View Single Post
Old 04-14-15 | 01:39 PM
  #4  
genesplitter
Member
 
Joined: Jun 2012
Posts: 29
Likes: 0

Bikes: couple lugged steel bicycles, 1 fixie, 1 aluminum MTB

I have been a night owl from childhood until I turned 46. My natural sleep time is 12:30 - 1 am and my natural wake up time is 9 - 9:30 am. After having kids and waking up early to drive them to school, my work suffered and I spent the entire day in a daze, but oddly I would get a 2nd wind around 11 pm. I always knew that animals go to sleep and wake up in a rhythm, called the circadian rhythm. Exposure to sunlight controls this rhythm. After 35+ years of being a night-owl, I am now a hummingbird (lark=early riser, hummingbird=normal riser, owl=late riser). I also want to mention that as a typical owl, I can sleep 8 hours just fine at 1 am and wake up feeling refreshed at 9-9:30 am. Practicing good sleep hygiene to try to go to bed before my "natural" bedtime never worked and actually made me frustrated.

I finally shifted my rhythm to 11 pm - 7 am by reading "Reset Your Inner Clock" by Dr. Michael Terman. He and his team have been researching circadian rhythms for several decades. He has a website where he has a self assesment to measure how owl-ish you are: - Center for Environmental Therapeutics

Dr. Terman's book goes into case studies of extreme owls, going to bed at 7 am and waking at 3 pm. That's extreme! I'd like to point out that some people have poor sleep due to restless legs, sleep apnea, and other causes. Resetting your rhythm only works if you naturally have good sleep, but just shifted out of alignment with your job. If your job is being a jazz musician or bartender, then you will have a big problem if you are an early bird. The book also goes into resetting your clock so you go to sleep and wake up later, which is a common problem for older people or a lark-ish actor that must have peak mental alertness during their evening performances, but most people are owls needing to reset earlier.

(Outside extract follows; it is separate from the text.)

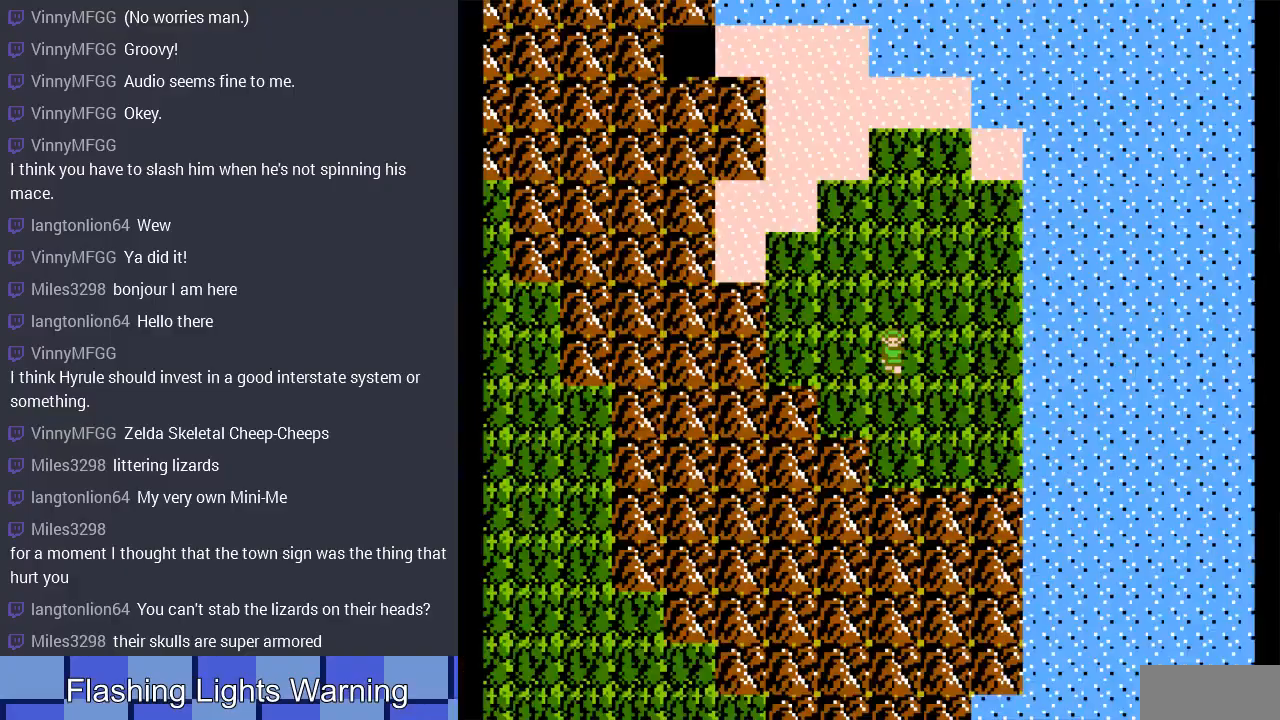
{"buttons": [], "events": []}
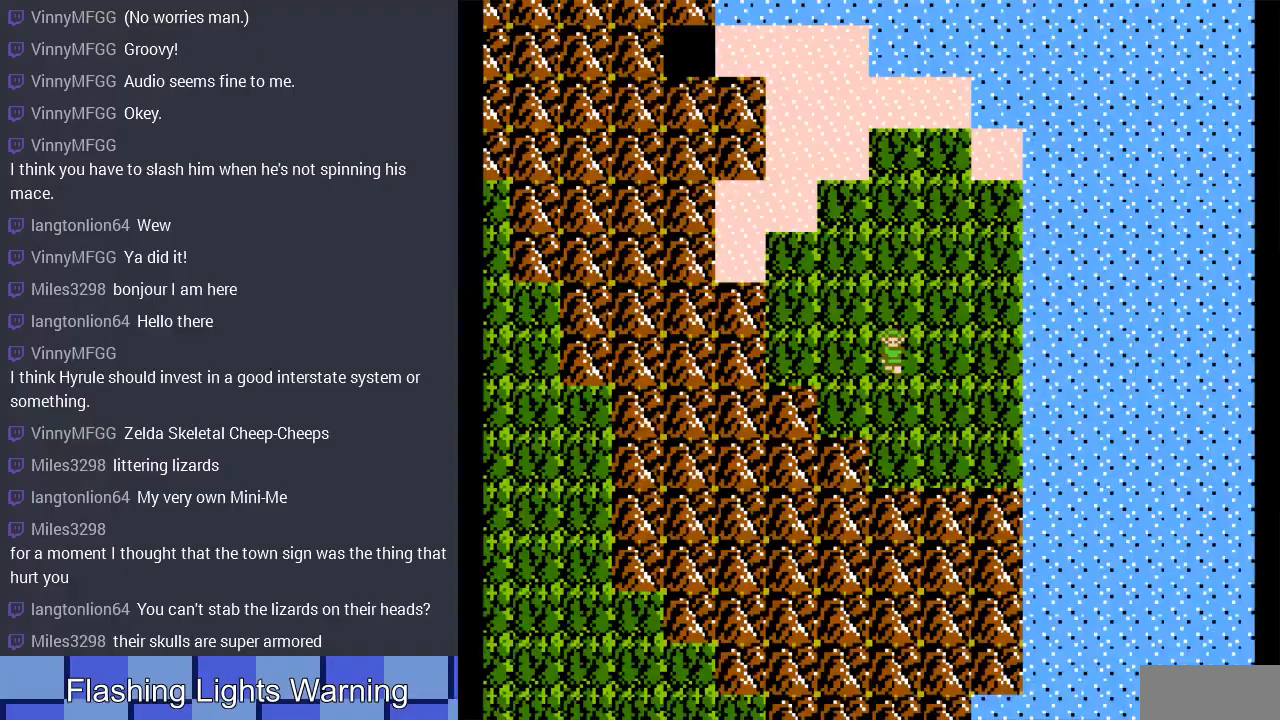
{"buttons": ["DPAD_RIGHT"], "events": [[67, "A", "down"], [267, "A", "up"], [433, "DPAD_RIGHT", "down"]]}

If you naturally go to sleep from 11 pm - 7 am, then you are a normal hummingbird. 70% of people are hummingbirds. Getting up at 5 am means you want to be a lark. If you gradually shift 15 minutes per day, it will take 8 days to shift 2 hours earlier, which is definitely possible and commonly done.

Eating times, social activities, and alarm clocks are a very weak signal to control circadian rhythms but the main signal is sunlight (or artificial sunlight). Many blind people have non 24 rhythm disorder, where they go to sleep an hour or so later every day. After 24 days they have gone from sleeping at night to sleeping in the day and then back again. They effectively chased the clock around. This is because the internal rhythm is not exactly 24 hours and the weak signal is just not enough. Non 24 rhythm disorder is treated with melatonin, but melatonin is far weaker in resetting rhythm compared with sunlight or artificial sunlight, but still stronger than social activities or eating timing.

Last edited by genesplitter; 04-14-15 at 02:12 PM.